• **DIRECTION 1**
Quote in full every sentence of the passage on decoated regions below that contains the plural word "coatings".

The introduction of the decoated regions according to the invention can also be used to refine the solution according to the prior art, realizing both reflection planes through electrically conducting coatings. For such a solution, German patent document DE 41 03 458 A1 proposes a high sheet resistance of 100 Ω/square to 600 Ω/square for the front reflection plane. With this solution, the frequency-dependent properties of the coating must be correlated as precisely as possible with the frequency range of the radar radiation. This is frequently made difficult by the concrete conditions on site and by tolerances in the industrial manufacture of the coatings. The design of the decoated regions allows for a fine tuning of the impedance and/or the sheet resistance after coating of the glasses. This results in a stabilization of the production process, thus becoming substantially more economical. The use of coatings with high sheet resistance is further advantageous because they are visually less conspicuous due to the reduced thickness of such coatings.

• **DATA RECORDS**
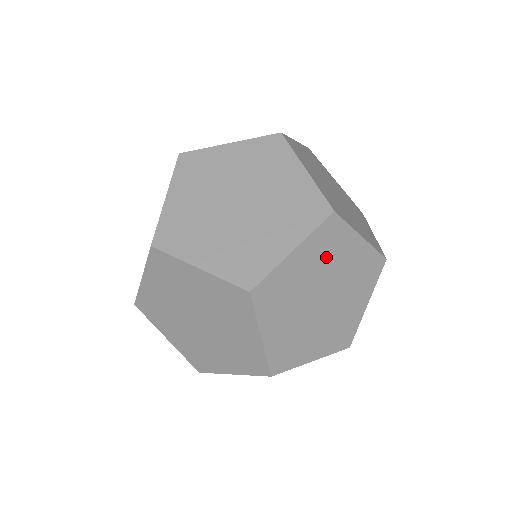
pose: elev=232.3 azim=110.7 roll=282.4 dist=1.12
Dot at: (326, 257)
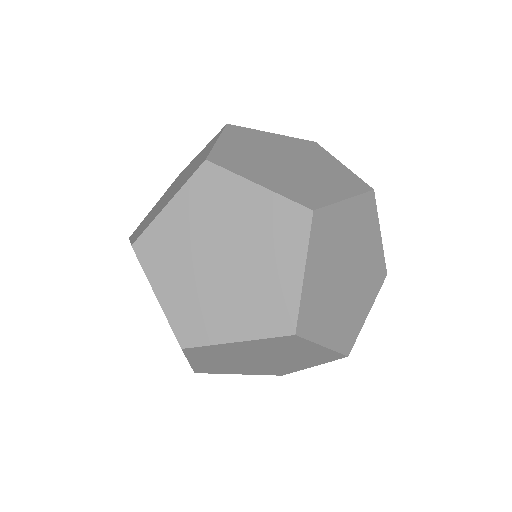
Dot at: (360, 230)
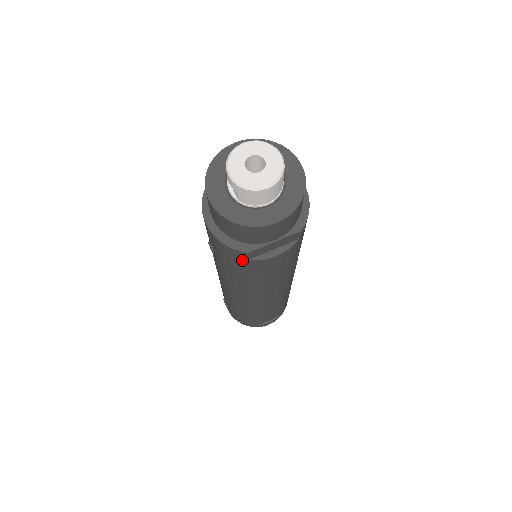
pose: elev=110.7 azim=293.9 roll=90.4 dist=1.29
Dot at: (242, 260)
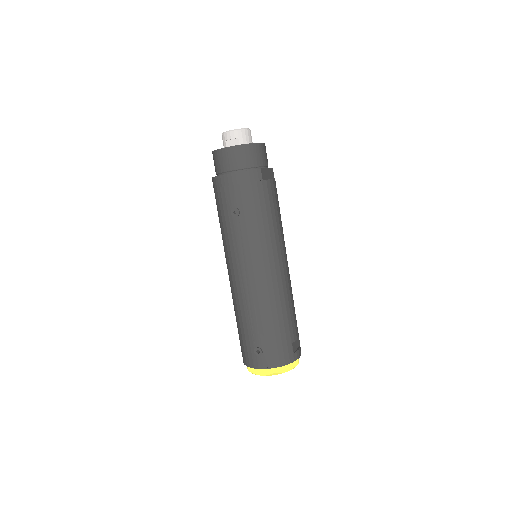
Dot at: (259, 184)
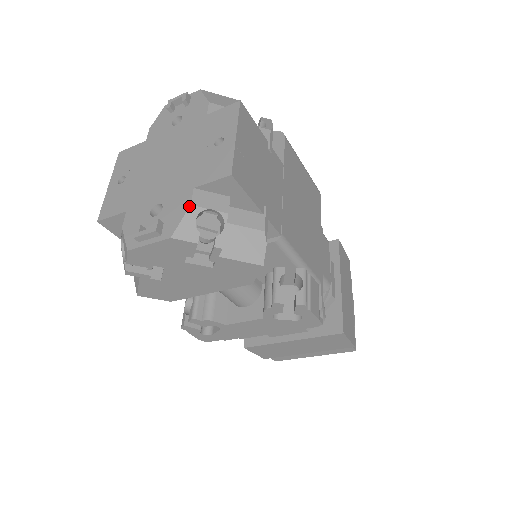
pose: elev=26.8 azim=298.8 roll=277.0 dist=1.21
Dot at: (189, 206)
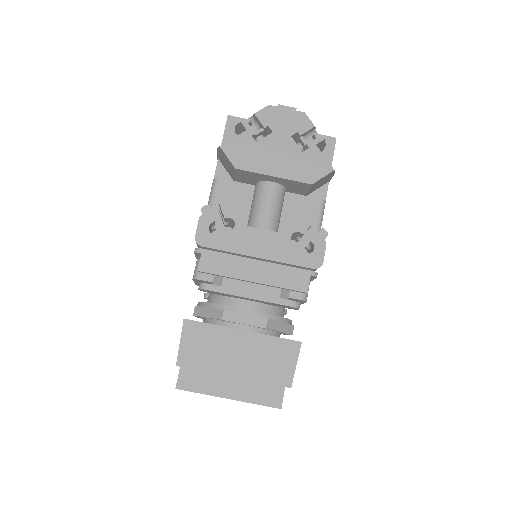
Dot at: occluded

• **DIRECTION 2**
Duplicate the part of the entries that opens with the line containing "pose: elev=26.8 azim=298.8" and closes with the last line of the entries, both ends included. Omit the pictures.

• **WORKED ANSWER 1**
The introduction of the decoated regions according to the invention can also be used to refine the solution according to the prior art, realizing both reflection planes through electrically conducting coatings.
This is frequently made difficult by the concrete conditions on site and by tolerances in the industrial manufacture of the coatings.
The use of coatings with high sheet resistance is further advantageous because they are visually less conspicuous due to the reduced thickness of such coatings.

• **WORKED ANSWER 2**
pose: elev=26.8 azim=298.8 roll=277.0 dist=1.21
Dot at: (189, 206)
Dot at: occluded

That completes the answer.